## Data for this exercise
--- START ---
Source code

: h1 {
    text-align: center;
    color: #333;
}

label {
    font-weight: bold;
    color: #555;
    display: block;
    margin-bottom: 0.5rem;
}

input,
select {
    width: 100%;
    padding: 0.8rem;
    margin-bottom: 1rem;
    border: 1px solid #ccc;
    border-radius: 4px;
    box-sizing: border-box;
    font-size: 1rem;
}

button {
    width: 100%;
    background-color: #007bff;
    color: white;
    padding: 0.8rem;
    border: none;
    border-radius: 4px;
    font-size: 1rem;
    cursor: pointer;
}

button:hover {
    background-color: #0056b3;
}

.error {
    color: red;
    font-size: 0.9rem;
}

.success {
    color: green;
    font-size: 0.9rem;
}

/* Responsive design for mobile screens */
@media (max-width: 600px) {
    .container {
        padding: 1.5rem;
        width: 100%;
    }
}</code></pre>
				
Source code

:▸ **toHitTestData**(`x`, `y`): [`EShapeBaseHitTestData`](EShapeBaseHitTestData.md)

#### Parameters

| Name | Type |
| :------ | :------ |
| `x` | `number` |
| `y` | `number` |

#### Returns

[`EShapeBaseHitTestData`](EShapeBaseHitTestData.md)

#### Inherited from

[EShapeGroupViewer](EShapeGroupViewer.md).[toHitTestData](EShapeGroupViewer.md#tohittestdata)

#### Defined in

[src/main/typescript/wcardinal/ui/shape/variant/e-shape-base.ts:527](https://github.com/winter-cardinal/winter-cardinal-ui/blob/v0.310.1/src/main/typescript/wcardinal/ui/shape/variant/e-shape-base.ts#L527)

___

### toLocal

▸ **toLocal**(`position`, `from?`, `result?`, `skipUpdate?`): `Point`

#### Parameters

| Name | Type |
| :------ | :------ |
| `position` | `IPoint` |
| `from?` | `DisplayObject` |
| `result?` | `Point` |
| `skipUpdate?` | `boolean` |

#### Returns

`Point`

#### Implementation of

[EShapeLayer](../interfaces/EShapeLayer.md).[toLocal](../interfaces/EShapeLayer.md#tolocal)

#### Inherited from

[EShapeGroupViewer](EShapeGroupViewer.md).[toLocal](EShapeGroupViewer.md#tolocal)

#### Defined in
--- END ---
## Assignment
Pull out each line of the data above that contains the string "background", and list those lines in their original order.

## Answer to this task
    background-color: #007bff;
    background-color: #0056b3;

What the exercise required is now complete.